___ PASSAGE

Due to certain unique operating characteristics of real estate companies, as discussed below, the National Association of Real Estate Investment Trusts, Inc. (“NAREIT”), an industry trade group, has promulgated a measure known as funds from operations (“FFO”), which we believe to be an appropriate supplemental measure to reflect the operating performance of a REIT. The use of FFO is recommended by the REIT industry as a supplemental performance measure. FFO is not equivalent to our net income or loss as determined under accounting principles generally accepted in the United States of America (“GAAP”).

 

We define FFO, a non-GAAP measure, consistent with the standards established by the White Paper on FFO approved by the Board of Governors of NAREIT, as revised in February 2004 (the “White Paper”). The White Paper defines FFO as net income or loss computed in accordance with GAAP, excluding gains or losses from sales of property but including asset impairment writedowns, plus depreciation and amortization, after adjustments for unconsolidated partnerships and joint ventures. Adjustments for unconsolidated partnerships and joint ventures are calculated to reflect FFO. Our FFO calculation complies with NAREIT’s policy described above.

 

The historical accounting convention used for real estate assets requires depreciation of buildings and improvements, which implies that the value of real estate assets diminishes predictably over time, especially if such assets are not adequately maintained or repaired and renovated as required by relevant circumstances and/or is requested or required by lessees for operational purposes in order to maintain the value disclosed. We believe that, since real estate values historically rise and fall with market conditions, including inflation, interest rates, the business cycle, unemployment and consumer spending, presentations of operating results for a REIT using historical accounting for depreciation may be less informative. Historical accounting for real estate involves the use of GAAP. Any other method of accounting for real estate such as the fair value method cannot be construed to be any more accurate or relevant than the comparable methodologies of real estate valuation found in GAAP. Nevertheless, we believe that the use of FFO, which excludes the impact of real estate related depreciation and amortization, provides a more complete understanding of our performance to investors and to management, and when compared year over year, reflects the impact on our operations from trends in occupancy rates, rental rates, operating costs, general and administrative expenses, and interest costs, which may not be immediately apparent from net income. However, FFO and modified funds from operations (“MFFO”), as described below, should not be construed to be more relevant or accurate than the current GAAP methodology in calculating net income or in its applicability in evaluating our operating performance. The method utilized to evaluate the value and performance of real estate under GAAP should be construed as a more relevant measure of operational performance and considered more prominently than the non-GAAP FFO and MFFO measures and the adjustments to GAAP in calculating FFO and MFFO.

______
___ RECORD SET

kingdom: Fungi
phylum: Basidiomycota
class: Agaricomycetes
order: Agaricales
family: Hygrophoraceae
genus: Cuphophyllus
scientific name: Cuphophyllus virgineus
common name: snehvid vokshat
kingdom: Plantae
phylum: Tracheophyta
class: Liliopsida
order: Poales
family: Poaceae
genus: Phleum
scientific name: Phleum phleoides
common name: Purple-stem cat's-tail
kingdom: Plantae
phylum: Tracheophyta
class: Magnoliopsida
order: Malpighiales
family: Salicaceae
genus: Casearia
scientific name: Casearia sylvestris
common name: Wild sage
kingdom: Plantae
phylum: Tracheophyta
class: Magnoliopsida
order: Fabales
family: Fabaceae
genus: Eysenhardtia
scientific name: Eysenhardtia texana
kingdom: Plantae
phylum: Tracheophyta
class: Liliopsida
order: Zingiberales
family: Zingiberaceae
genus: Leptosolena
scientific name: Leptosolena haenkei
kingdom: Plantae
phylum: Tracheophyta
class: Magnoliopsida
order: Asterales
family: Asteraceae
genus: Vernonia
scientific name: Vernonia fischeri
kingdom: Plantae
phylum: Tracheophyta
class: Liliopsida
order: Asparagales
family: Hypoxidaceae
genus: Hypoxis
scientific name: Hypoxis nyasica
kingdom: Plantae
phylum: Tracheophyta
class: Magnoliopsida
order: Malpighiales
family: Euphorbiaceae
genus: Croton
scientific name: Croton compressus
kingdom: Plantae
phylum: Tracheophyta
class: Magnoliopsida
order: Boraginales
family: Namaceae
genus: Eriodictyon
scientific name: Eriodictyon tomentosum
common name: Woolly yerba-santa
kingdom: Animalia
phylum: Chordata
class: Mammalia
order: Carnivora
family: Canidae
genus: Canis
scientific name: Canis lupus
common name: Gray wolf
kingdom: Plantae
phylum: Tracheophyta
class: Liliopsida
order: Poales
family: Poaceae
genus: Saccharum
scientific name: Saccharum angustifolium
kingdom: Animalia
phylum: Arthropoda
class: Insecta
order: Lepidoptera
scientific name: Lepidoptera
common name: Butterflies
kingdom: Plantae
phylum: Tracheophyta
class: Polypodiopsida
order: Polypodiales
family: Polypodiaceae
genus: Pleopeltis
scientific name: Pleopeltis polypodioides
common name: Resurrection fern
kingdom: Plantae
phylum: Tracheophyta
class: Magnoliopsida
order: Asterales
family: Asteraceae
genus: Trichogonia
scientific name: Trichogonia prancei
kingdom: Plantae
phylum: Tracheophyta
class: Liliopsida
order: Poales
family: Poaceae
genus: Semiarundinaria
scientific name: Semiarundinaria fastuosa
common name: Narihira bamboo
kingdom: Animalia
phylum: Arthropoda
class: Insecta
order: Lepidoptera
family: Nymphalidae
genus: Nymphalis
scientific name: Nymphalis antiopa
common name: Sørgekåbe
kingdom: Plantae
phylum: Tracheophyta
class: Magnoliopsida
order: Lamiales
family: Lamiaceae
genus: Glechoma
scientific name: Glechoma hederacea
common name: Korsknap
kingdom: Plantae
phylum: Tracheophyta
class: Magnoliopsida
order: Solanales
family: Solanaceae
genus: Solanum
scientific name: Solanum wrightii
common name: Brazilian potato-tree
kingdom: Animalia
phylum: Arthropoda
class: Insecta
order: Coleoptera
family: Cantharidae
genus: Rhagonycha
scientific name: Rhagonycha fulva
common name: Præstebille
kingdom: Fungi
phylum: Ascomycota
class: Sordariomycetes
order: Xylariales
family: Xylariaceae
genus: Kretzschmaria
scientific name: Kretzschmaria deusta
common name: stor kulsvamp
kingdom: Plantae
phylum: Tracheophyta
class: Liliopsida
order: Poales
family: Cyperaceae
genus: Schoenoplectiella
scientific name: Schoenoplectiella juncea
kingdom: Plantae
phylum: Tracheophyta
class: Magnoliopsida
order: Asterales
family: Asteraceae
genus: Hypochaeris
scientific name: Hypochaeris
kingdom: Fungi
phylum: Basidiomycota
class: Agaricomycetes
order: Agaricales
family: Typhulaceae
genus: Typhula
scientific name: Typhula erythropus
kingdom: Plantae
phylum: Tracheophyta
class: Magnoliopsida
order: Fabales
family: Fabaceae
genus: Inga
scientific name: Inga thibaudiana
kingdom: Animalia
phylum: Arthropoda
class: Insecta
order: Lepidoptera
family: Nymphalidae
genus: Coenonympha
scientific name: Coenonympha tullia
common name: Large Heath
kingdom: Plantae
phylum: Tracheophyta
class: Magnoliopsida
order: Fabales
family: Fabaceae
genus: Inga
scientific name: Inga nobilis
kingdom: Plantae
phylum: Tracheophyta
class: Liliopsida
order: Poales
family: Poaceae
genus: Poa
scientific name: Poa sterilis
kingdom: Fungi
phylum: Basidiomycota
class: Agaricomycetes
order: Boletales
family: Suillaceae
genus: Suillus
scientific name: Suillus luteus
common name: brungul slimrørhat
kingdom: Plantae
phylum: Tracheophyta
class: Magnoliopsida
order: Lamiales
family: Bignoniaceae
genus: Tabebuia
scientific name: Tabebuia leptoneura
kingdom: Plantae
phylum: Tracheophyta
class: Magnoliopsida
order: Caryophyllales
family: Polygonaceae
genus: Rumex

______

## EXERCISE GOAL
Repeat the part of the passage on funds from operations between "We define FFO, a" and "policy described above.", inclusive.

## RESULT OF THIS TASK
We define FFO, a non-GAAP measure, consistent with the standards established by the White Paper on FFO approved by the Board of Governors of NAREIT, as revised in February 2004 (the “White Paper”). The White Paper defines FFO as net income or loss computed in accordance with GAAP, excluding gains or losses from sales of property but including asset impairment writedowns, plus depreciation and amortization, after adjustments for unconsolidated partnerships and joint ventures. Adjustments for unconsolidated partnerships and joint ventures are calculated to reflect FFO. Our FFO calculation complies with NAREIT’s policy described above.